Aus Miramares Farben formte ich in meinen Gedanken einen kleinen glühenden Ball und ließ ihn in der Breite eines noch vom Schlaf verengten Irisbogens über der mattgrauen Erdenlinie erscheinen. Langsam erstieg er hellere Stufen, und Schwärme weißer Vögel gingen wie große schwebende Schirme vor ihm auf. Sie umspielten ihn mit ihren Flügeln. Sie stießen sich den Ball mit ihren Schnäbeln zu, sammelten sich zu einem von Gesang durchbebten Wolkenrücken und trugen ihn hoch, weit höher, als das Gebiet der Gedanken.

Ich öffnete die Augen — es war geglückt. Mein Zimmer lag im vollen, gelben Leuchten, wie sonst erst um dreizehn Uhr.

In den nächsten Tagen versuchte ich, den Sonnenaufgang um mehr als eine Stunde vorzuverlegen.

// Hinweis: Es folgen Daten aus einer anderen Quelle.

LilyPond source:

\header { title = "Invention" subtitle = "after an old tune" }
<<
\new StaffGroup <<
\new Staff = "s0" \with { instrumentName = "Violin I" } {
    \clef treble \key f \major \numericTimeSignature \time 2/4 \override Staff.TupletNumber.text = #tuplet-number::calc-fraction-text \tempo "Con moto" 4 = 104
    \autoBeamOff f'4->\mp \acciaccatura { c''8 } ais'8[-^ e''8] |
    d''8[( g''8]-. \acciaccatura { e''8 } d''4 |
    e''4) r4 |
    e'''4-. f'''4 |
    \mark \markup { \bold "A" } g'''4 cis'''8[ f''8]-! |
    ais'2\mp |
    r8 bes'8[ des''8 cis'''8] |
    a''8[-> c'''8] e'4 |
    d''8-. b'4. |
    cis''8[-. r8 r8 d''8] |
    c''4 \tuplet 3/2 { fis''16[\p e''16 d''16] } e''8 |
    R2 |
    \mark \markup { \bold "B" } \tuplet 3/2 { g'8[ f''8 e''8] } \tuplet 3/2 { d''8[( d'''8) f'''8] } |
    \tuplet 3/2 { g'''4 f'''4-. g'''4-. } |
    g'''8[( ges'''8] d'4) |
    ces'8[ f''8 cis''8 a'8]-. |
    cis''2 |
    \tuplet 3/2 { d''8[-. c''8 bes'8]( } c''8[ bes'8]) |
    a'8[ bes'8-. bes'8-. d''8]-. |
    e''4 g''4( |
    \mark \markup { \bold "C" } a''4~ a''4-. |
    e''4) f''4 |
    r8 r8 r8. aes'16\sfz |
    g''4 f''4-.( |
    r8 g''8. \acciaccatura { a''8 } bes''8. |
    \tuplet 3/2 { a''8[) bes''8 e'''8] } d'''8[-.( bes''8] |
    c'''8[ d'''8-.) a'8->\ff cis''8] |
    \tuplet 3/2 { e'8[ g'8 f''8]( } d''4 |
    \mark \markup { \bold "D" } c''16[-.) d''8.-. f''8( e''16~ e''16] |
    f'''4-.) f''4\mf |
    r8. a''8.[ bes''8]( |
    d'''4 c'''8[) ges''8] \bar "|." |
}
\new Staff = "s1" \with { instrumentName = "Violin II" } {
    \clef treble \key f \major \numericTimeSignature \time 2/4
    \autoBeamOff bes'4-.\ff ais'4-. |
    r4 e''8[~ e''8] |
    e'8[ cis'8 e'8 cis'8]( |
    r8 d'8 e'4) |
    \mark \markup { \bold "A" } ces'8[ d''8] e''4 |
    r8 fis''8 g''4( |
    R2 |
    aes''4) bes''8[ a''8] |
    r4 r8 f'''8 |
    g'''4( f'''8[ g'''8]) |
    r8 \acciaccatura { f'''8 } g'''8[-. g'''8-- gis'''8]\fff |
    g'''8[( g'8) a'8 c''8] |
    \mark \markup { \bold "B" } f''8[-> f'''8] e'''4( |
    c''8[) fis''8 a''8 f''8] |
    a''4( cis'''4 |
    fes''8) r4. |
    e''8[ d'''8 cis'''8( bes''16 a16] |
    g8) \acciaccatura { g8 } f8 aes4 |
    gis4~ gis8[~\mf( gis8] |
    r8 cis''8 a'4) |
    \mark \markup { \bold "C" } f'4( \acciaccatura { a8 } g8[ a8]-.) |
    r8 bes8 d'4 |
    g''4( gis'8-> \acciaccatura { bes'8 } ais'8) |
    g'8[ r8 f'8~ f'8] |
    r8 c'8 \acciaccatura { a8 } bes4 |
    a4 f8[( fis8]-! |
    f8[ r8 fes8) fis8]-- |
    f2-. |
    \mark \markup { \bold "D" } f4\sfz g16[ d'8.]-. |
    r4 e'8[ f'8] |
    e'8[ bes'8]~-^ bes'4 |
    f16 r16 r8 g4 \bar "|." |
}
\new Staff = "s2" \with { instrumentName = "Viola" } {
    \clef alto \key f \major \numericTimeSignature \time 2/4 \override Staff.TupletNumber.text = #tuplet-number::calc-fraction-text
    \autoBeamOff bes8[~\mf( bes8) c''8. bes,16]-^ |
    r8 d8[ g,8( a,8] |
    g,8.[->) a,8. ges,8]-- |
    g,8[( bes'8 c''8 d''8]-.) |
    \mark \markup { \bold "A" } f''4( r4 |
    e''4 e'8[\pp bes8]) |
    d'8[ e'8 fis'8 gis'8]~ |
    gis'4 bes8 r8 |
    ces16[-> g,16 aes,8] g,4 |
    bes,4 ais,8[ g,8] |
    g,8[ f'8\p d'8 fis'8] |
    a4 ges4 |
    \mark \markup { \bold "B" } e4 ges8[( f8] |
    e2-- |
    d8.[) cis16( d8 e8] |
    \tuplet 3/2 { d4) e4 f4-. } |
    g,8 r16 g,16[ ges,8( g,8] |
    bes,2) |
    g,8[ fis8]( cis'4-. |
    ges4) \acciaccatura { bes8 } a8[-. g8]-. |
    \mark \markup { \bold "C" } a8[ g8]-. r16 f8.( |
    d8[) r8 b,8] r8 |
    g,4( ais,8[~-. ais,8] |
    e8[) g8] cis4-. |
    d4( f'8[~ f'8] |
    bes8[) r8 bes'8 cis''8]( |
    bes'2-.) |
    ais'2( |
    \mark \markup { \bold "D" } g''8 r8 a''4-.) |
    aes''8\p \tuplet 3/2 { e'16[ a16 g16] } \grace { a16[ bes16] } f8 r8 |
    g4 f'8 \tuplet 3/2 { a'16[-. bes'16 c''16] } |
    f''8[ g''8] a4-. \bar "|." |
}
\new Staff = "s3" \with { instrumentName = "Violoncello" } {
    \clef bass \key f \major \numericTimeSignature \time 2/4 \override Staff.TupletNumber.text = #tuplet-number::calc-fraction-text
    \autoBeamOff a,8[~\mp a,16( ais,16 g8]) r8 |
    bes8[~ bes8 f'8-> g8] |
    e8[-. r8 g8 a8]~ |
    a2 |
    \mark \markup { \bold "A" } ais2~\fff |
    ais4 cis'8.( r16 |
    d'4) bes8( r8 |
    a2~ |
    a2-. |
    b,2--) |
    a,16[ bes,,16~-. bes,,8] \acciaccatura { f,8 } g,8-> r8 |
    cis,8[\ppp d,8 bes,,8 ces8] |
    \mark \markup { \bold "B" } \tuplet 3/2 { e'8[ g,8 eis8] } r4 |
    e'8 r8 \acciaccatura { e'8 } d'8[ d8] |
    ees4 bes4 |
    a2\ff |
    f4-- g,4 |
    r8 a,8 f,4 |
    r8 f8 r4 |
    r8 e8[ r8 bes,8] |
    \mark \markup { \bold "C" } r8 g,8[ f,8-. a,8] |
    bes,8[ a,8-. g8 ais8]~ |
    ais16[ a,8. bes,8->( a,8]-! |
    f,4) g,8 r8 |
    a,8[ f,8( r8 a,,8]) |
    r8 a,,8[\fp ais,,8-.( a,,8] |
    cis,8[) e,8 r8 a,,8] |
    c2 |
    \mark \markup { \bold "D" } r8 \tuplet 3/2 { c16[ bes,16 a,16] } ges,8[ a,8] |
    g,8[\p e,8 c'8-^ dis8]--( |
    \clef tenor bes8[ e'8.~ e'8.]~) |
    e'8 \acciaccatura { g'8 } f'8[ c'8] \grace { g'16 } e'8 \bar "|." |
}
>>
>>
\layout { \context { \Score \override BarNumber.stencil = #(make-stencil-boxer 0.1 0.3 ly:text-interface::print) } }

Es gelang mir, die Zeitgewinne so gering zu halten, daß das Licht von einem zum anderen Mal nicht merkte, daß es früher erschienen war — und doch hatte ich zuletzt den Arbeitstag um volle sechs Stunden verlängert.

Nun war es möglich, Ordnung zu schaffen. Die Stunde, zu der sich früher die Sonne erhoben hatte, nannte ich Mittag. Was früher Tag war, hieß jetzt Nachmittag. Der Teil der Nacht, der neu zum Tag hinzugekommen war, hieß Vormittag. Ich freute mich dieser nie dagewesenen, zugleich phantastischen und vernünftigen Namen. Das Schönste aber war, daß mich ein Blick auf die belebten Straßen überzeugte, daß meine Erfindung auch von anderen bemerkt wurde. Die Menschen wirkten heiter und verjüngt. Sie grüßten — was sie sonst nie taten. Ich habe ihnen ein zweites Leben geschenkt.

Ist es unbescheiden, dafür ein Denkmal zu erwarten?